GEO Wants Geothermal Declared a Carbon Offset

In building its case for GHPs, GEO emphasized the efficiency that the technology can bring to EPA’s expected mandates, and benefits of more widespread use by reducing fossil-fuels consumption, leveling utility loads, and cutting carbon emissions from existing power plants across the United States.

The Geothermal Exchange Organization (GEO) submitted comments to the U.S. Environmental Protection Agency (EPA) urging that renewable thermal energy and geothermal heat pumps (GHPs) be recognized in its proposed rulemaking under Section 111(d) of the U.S. Clean Air Act to cut carbon pollution from existing power plants. The proposed rule allows flexibility in meeting the agency’s desired emissions reductions across the nation, including renewable energy and energy efficiency.

In building its case for GHPs, GEO emphasized the efficiency that the technology can bring to EPA’s expected mandates, and benefits of more widespread use by reducing fossil-fuels consumption, leveling utility loads, and cutting carbon emissions from existing power plants across the United States.
 

“GHPs offer a unique and efficient renewable energy technology for heating and cooling that provides both renewable energy and efficiency offsets that can help EPA and the states attain their carbon emission reduction targets.”  — Doug Dougherty, GEO


“The encouragement of GHP technology is one of the few policy initiatives that can simultaneously and cost-effectively help states and EPA advance the concepts in Building Block 3 (with respect to renewables) and Building Block 4 (with respect to energy efficiency and reduction in demand),” said GEO President and CEO Doug Dougherty. “GEO asks that another, logical step be taken by EPA and ste clean air regulators: Specifically recognize within the 111(d) Final Rulemaking the role that renewable thermal energy can play in avoiding production of megawatts generated by existing power plants—thus offsetting their carbon and other polluting emissions. GHPs should be specified among the most efficient renewable thermal energy technologies for accomplishing that goal.”

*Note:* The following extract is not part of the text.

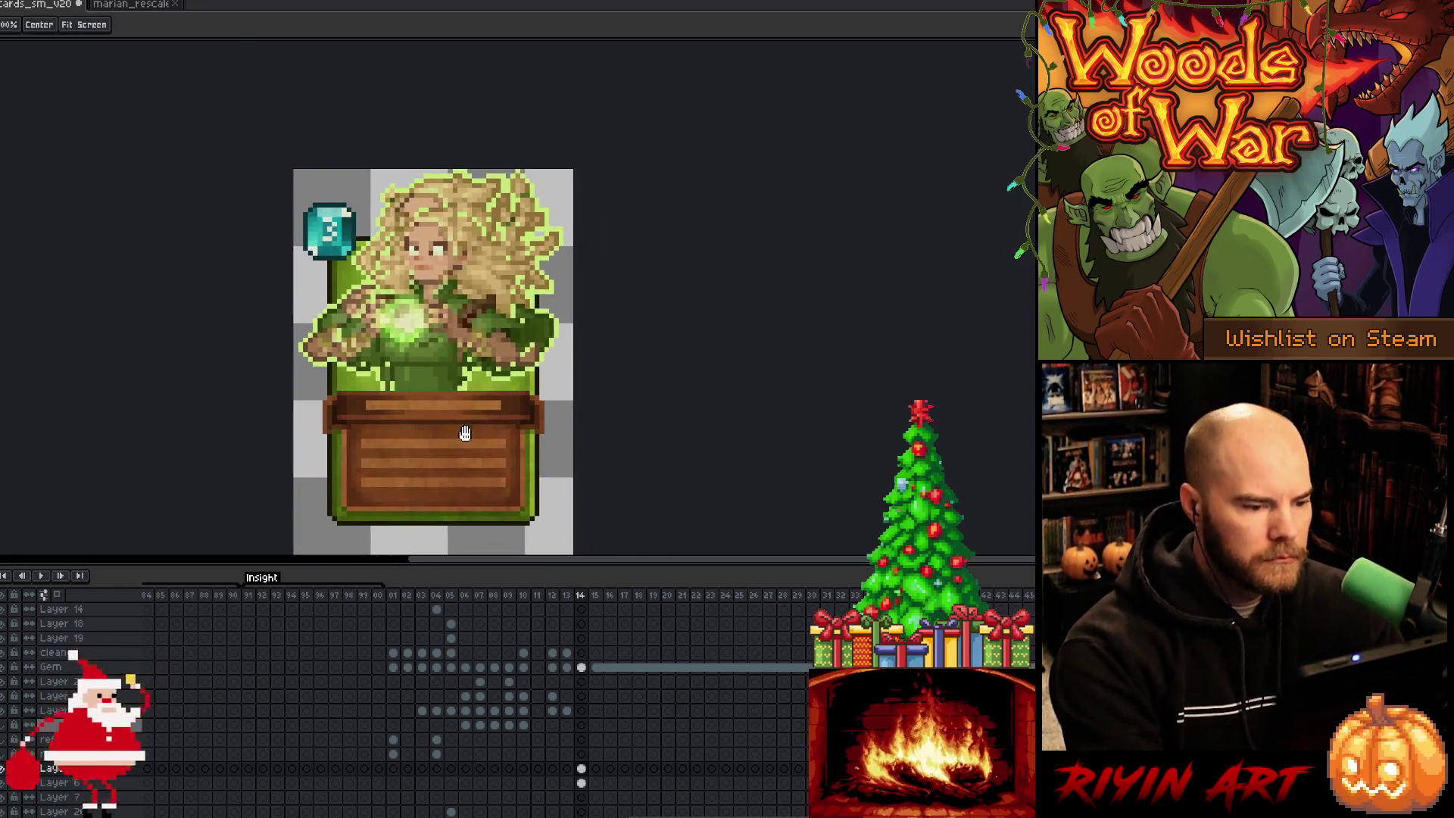
{"action": "left_click", "coordinate": [5, 771]}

Complete copy of GEO’s comments urging EPA to consider thermal energy and GHPs as a renewable energy and efficiency offset under its proposed Section 111(d) rulemaking.
           
“Given the high proportion of energy and electricity used by buildings in the United States,” he continued, “GHPs offer a unique and efficient renewable energy technology for heating and cooling that provides both renewable energy and efficiency offsets that can help EPA and the states attain their carbon emission reduction targets.”
           
Seeking a partnership with EPA to cut pollution that degrades our health and contributes to climate change, Dougherty said, “Energy efficiency is the least-cost, lowest risk energy resource—and GHPs are the most energy efficient technology for satisfying the thermal loads of buildings. Our ability to use the earth for the exchange of free, renewable and readily available energy exchange to homes, buildings of all sizes and even district heating projects, is limitless. The technology is (proven and) waiting to be used…. Efficient use of geothermal energy for heating and cooling produces Negawatts, the cheapest units of energy produced and consumed.           
           
“It is of paramount importance for energy efficiency offsets to be implemented under EPA’s carbon reduction rulemaking. Those energy efficiency considerations should specifically include the benefits of renewable thermal energy technologies as a way to avoid power generation and therefore cut carbon emissions. A primary component of such plans must include GHPs.
           
“To ensure that the full potential of GHPs is realized toward the goal of carbon reductions, EPA must recognize that GHPs may increase electricity use, but at the same time replace heating and cooling systems that rely on natural gas, propane and fuel oil. Elimination of such onsite fossil fuel use can be an important offset to carbon emissions by power plants. EPA should consider both the renewable thermal energy (BTUs) that GHPs can provide in lieu of electricity generation and the elimination of fossil-fuel burning for heating and cooling of buildings.
           
“GEO asks that EPA’s Final 111(d) Rulemaking specifically include renewable thermal energy technologies—including GHPs—as a utility compliance option for the states. GHPs can be flexibly incorporated into utility, state and multi-state carbon emission reduction programs as appropriate tools to reduce consumer energy costs and cut greenhouse gas emissions.”